Subscribe to the daily newsletter.

“Strong profitability” at Jaywing

Jaywing has reported profits up 39%, despite “challenging economic conditions.”

The results relate to the first half of this financial year and show its adjusted EBITDA has risen to £1.31m. Its total revenue has remained fairly static year-on-year, dropping 0.5% to £11.107m, led by strong performance of Jaywing Australia.

The agency, which has offices in Leeds, Sheffield and Sydney, Australia said that while there had been decreased spend across the UK marketing sector, its UK marketing division had had a strong second quarter. This was partly due to a restructure and “removing around 14% of its UK headcount.” It now employs 245 staff across the UK and Australia.

Andrew Fryatt, CEO of Jaywing Plc said the restructure meant its cost-base was “right-sized” for expected revenues:

“We have found ourselves operating against a backdrop of continuing challenging economic conditions and in a Marketing sector coming to terms with clients slowing down their spend,” explained Fryatt.

“With the risk of a slowdown in UK revenues, we took early action to reduce our cost base to ensure that we were in the right shape for the balance of the year. Working in partnership with our employees, we were able to offer a voluntary redundancy opportunity in overstaffed areas which enabled the business to reshape with only minimal compulsory job losses.
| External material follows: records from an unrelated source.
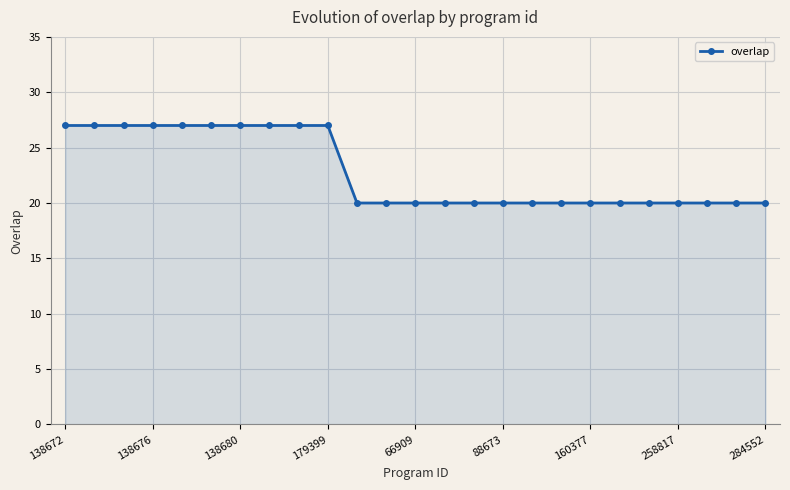

What is the greatest value displayed?

27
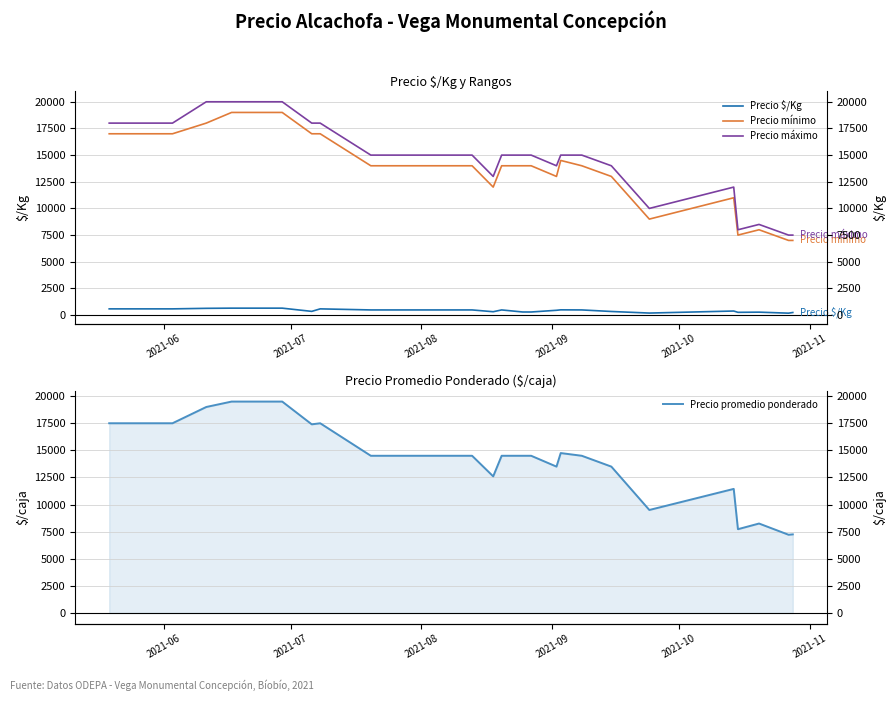

Count the number of categories in the chart.

26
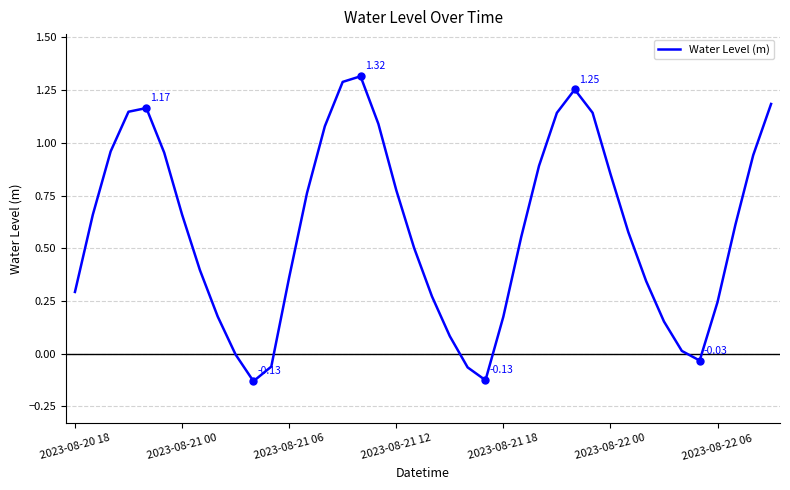

Is this an area chart (filled region under the line)?

No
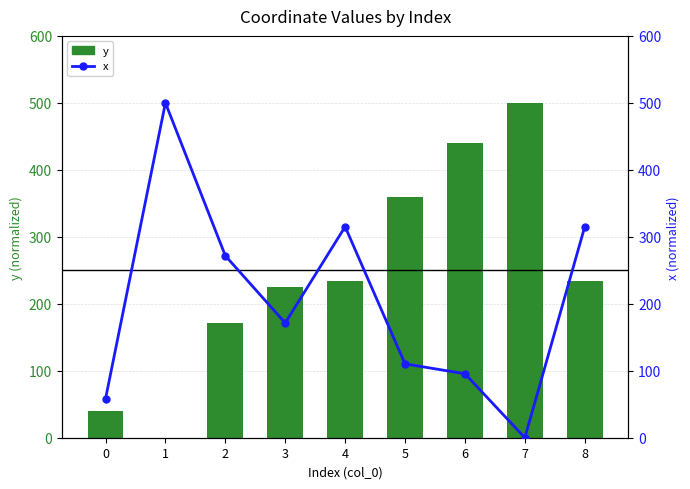

What is the difference between the y values at 7 and 8?

266.1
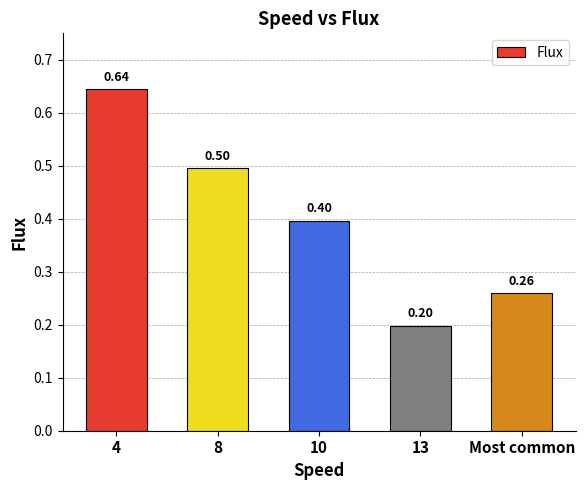

What is the label of the 5th bar from the right?

4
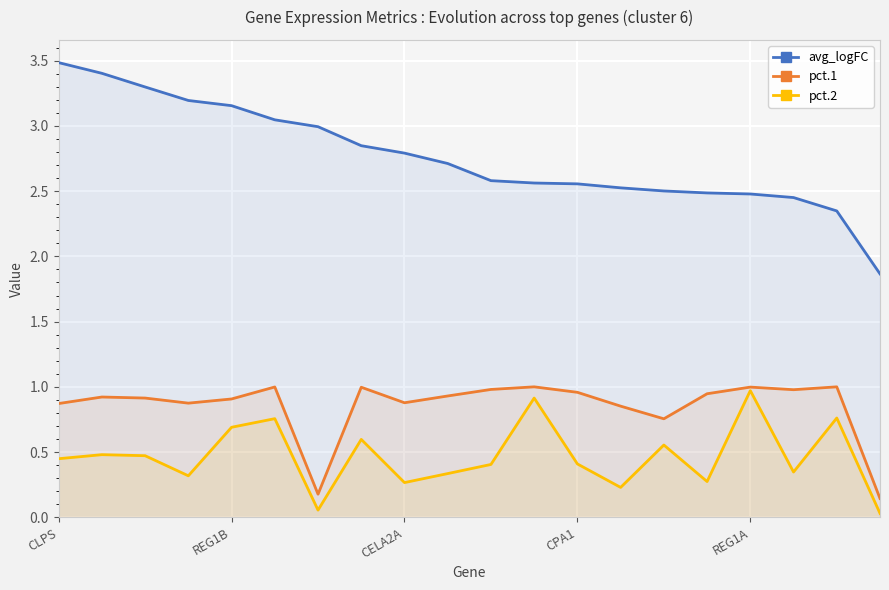

How many lines are shown in the chart?

3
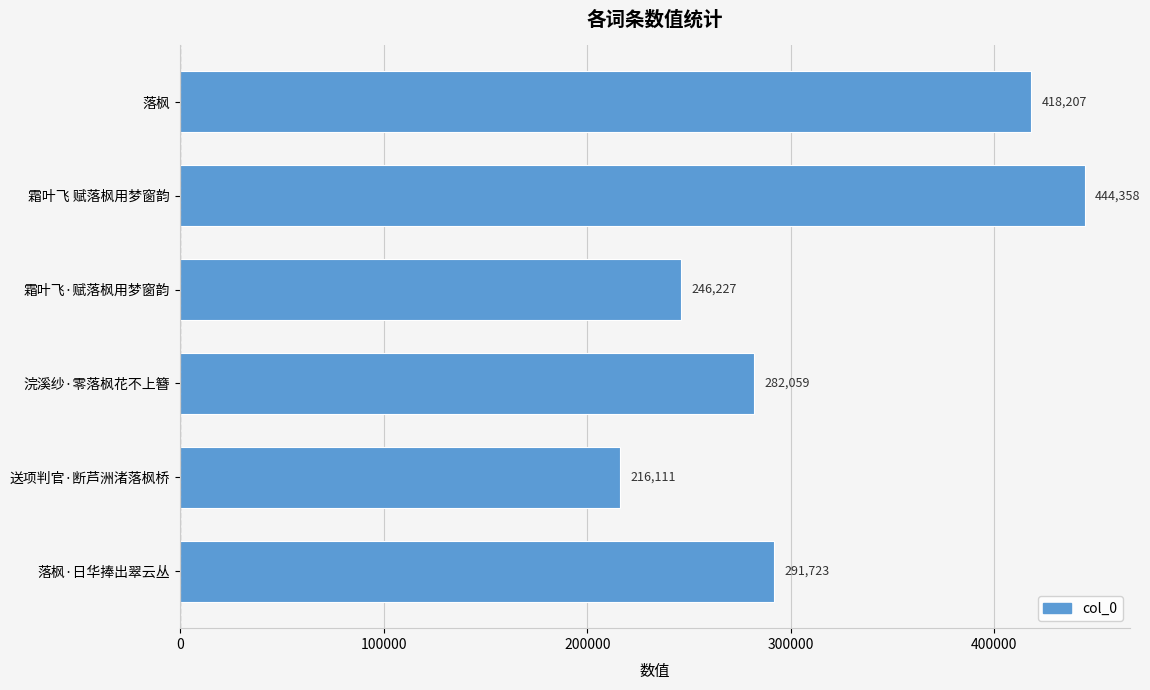

What is the sum of all values?

1898685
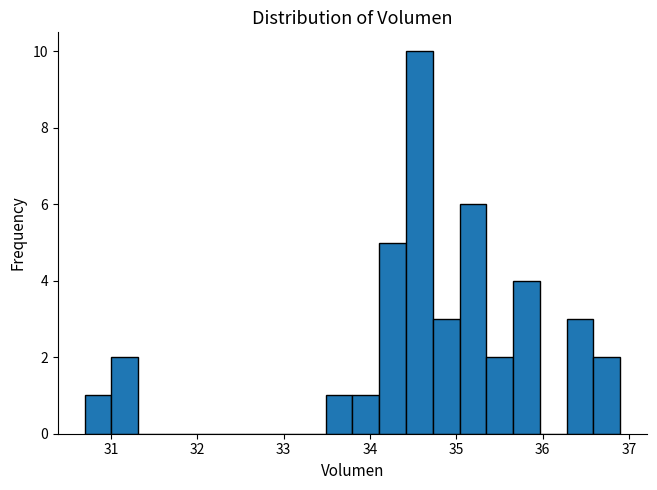

Read against the x-axis, roughly where is the centre of the tallest bar?

34.6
As such, we were able to remove around 14% of UK headcount.

“In the second quarter of this financial year, this helped us to achieve our best quarterly adjusted EBITDA since before the pandemic and we are confident of a good second half despite the economic conditions.”

Over the period, its UK marketing operation worked with new and returning clients, including DUSK.com, Subaru Europe, Lowell Financial and HSBC. 

Its Risk Consulting division had a 23% growth in revenue, driven by partnerships with Virgin Media O2, Hampshire Trust Bank and ITV.

Jaywing Australia also grew, with its revenue up 25% over the period as it worked with brands such as OES, Crocs Australia and New Balance. That growth has been offset by international exchange rates – looking purely at growth using its local currently, its turnover was up 36%.